Q: Changeons de registre. Comment le paysage médiatique mauricien a-t-il évolué durant ces cinquante dernières années?

C’est assez intéressant. En 1968, la radio et la télévision résidaient entre les mains du gouvernement. Aujourd’hui, bon gré mal gré, on a les radios libres depuis 2002. Et là on voit que l’Independent Broadcasting Authority (IBA) veut allouer trois autres licences de radios. Il serait intéressant de savoir qui les décrocheront. Est-ce que ce sont des proches des partis politiques qui l’auront? Ceci dit, on note avec regret que cinquante ans après l’indépendance, la MBC est toujours contrôlée par le gouvernement. Il suffit que vous regardiez le JT de la MBC pour trouver ce défilé de ministres et de propagande gouvernementale. Je souhaite que les ondes l’audiovisuelles soient libérées totalement. On a eu une libéralisation partielle avec les radios privées. Il faut qu’il y ait maintenant la télévision privée, comme dans toutes les démocraties. Il faut qu’il y ait la ‘Freedom of Information Act‘. Il faut que la présidence du Media Trust soit revue. Demander à un ancien cadre du Government Information Service (GIS), c’est de transformer les journalistes en de simples communicants. Et vous savez vous-même combien de journalistes complaisants ou de communicants il y en a déjà dans la presse!

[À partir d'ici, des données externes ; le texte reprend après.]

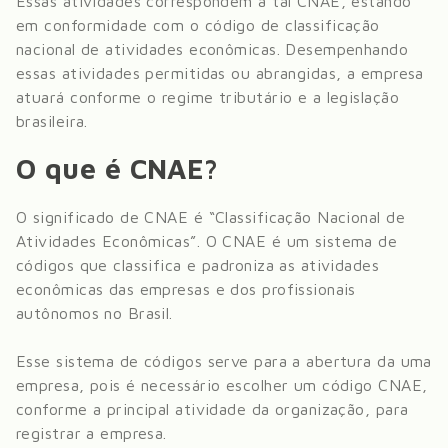
Essas atividades correspondem à tal CNAE, estando
em conformidade com o código de classificação
nacional de atividades econômicas. Desempenhando
essas atividades permitidas ou abrangidas, a empresa
atuará conforme o regime tributário e a legislação
brasileira.
O que é CNAE?
O significado de CNAE é “Classificação Nacional de
Atividades Econômicas”. O CNAE é um sistema de
códigos que classifica e padroniza as atividades
econômicas das empresas e dos profissionais
autônomos no Brasil.
Esse sistema de códigos serve para a abertura da uma
empresa, pois é necessário escolher um código CNAE,
conforme a principal atividade da organização, para
registrar a empresa.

Q: Peut-on s’attendre à ce que la situation évolue maintenant qu’il y a un ancien rédacteur en chef de l’express qui a été nommé au PMO?

Question piège! Je lui souhaite bonne chance dans cette carrière. Il a franchi le rubicon. On le verra dans son nouveau rôle. J’espère que l’expérience qu’il a eue en journalisme lui apportera un plus dans sa carrière de communication. Mais là, c’est assez challenging avec la récente crise concernant la carte platinum. Ce n’est pas évident d’opérer dans une telle situation. On verra bien.

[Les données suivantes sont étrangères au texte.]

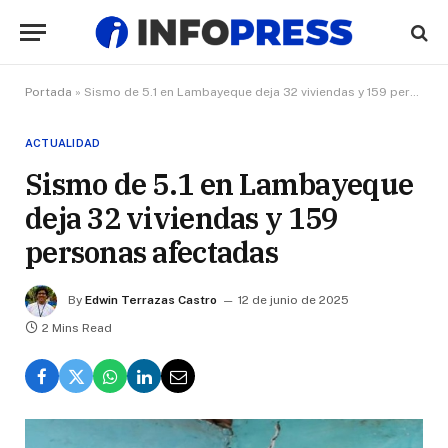
Portada
»
Sismo de 5.1 en Lambayeque deja 32 viviendas y 159 personas afectadas
ACTUALIDAD
Sismo de 5.1 en Lambayeque
deja 32 viviendas y 159
personas afectadas
By
Edwin Terrazas Castro
12 de junio de 2025
2 Mins Read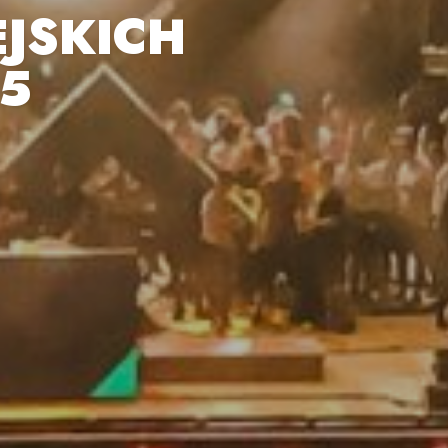
JSKICH
5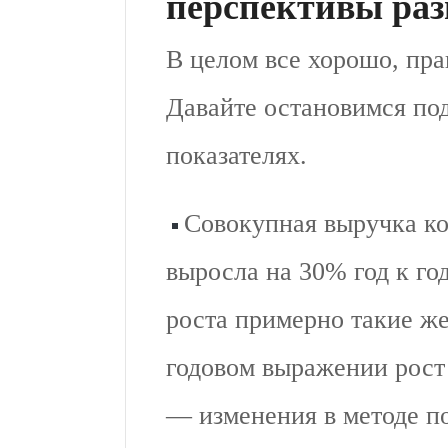
перспективы раз
В целом все хорошо, пра
Давайте остановимся по
показателях.
Совокупная выручка ком
выросла на 30% год к го
роста примерно такие же,
годовом выражении рост
— изменения в методе по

Q: Un vœu à l’occasion du 50ème anniversaire de l’indépendance ?

Mon vœu, c’est qu’il y ait moins de lobbies sectaires et que la méritocratie prime. Un Mauricien, peu importe ses origines, doit pouvoir accéder à des postes de responsabilités sur la base de ses mérites. C’est ce qu’on appelle le mauricianisme.